# Task description
Using the records below, write out again exactly the lines that begin at the line containing "6: (182, 263, 1.36)" and end at the line containing "17: (800, 373, 2.58)", and no other lines.
--- The records Enclosed Below ---
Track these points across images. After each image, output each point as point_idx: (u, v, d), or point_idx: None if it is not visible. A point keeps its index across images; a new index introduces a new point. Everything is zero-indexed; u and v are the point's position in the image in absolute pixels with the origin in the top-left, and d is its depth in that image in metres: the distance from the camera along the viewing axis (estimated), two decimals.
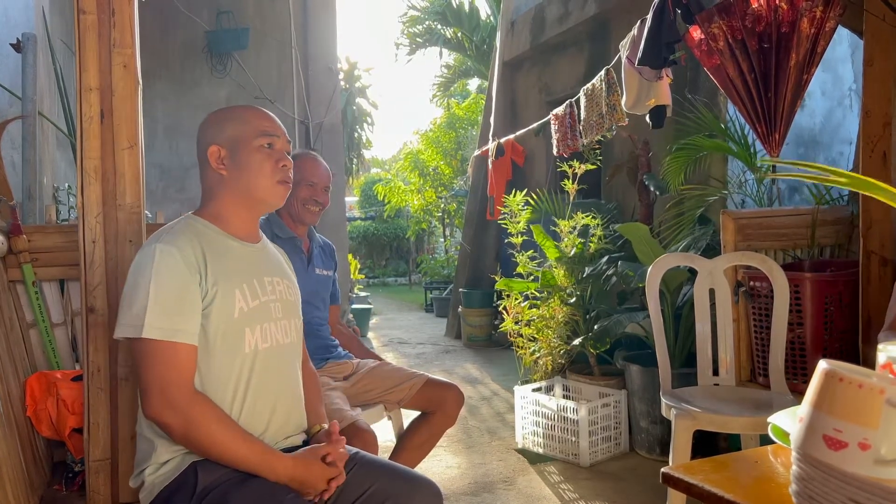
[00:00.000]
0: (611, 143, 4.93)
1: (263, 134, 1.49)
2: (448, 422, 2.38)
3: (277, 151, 1.51)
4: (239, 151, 1.48)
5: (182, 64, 6.00)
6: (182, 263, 1.36)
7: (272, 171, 1.49)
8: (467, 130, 10.13)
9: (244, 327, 1.43)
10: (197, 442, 1.32)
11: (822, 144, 4.36)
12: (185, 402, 1.31)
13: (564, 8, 5.56)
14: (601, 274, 3.62)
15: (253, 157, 1.48)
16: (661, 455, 3.24)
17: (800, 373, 2.58)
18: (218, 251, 1.44)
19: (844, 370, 0.80)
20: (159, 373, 1.31)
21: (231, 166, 1.48)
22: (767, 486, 1.00)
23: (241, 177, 1.48)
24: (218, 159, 1.48)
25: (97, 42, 1.84)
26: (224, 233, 1.49)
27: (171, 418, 1.30)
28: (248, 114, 1.53)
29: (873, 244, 2.39)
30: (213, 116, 1.54)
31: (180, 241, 1.39)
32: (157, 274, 1.33)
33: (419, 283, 11.90)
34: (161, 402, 1.30)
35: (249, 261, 1.51)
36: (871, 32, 2.36)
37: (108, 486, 1.84)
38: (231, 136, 1.48)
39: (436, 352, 6.30)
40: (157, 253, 1.35)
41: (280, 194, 1.52)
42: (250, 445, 1.35)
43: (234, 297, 1.42)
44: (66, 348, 2.23)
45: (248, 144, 1.48)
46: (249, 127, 1.49)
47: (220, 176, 1.49)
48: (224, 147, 1.48)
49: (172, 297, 1.34)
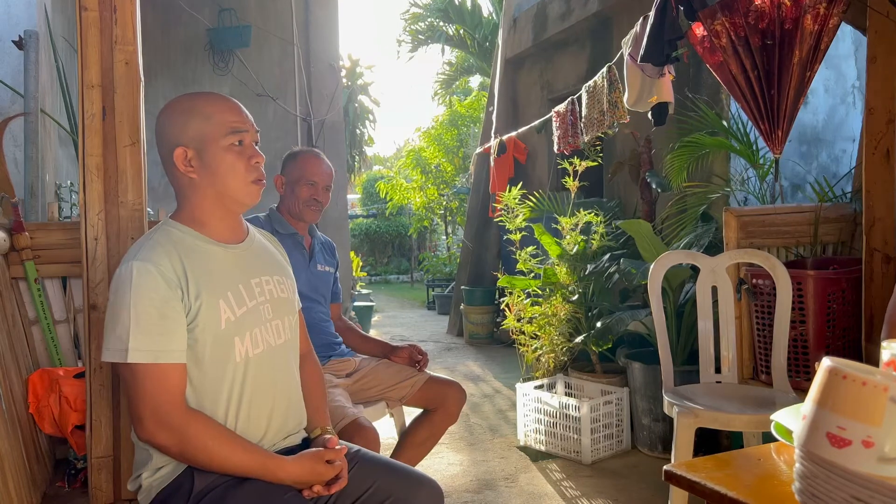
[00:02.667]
--- End of Enclosed The records ---
# Answer
6: (182, 263, 1.36)
7: (272, 171, 1.49)
8: (467, 130, 10.13)
9: (244, 327, 1.43)
10: (197, 442, 1.32)
11: (822, 144, 4.36)
12: (185, 402, 1.31)
13: (564, 8, 5.56)
14: (601, 274, 3.62)
15: (253, 157, 1.48)
16: (661, 455, 3.24)
17: (800, 373, 2.58)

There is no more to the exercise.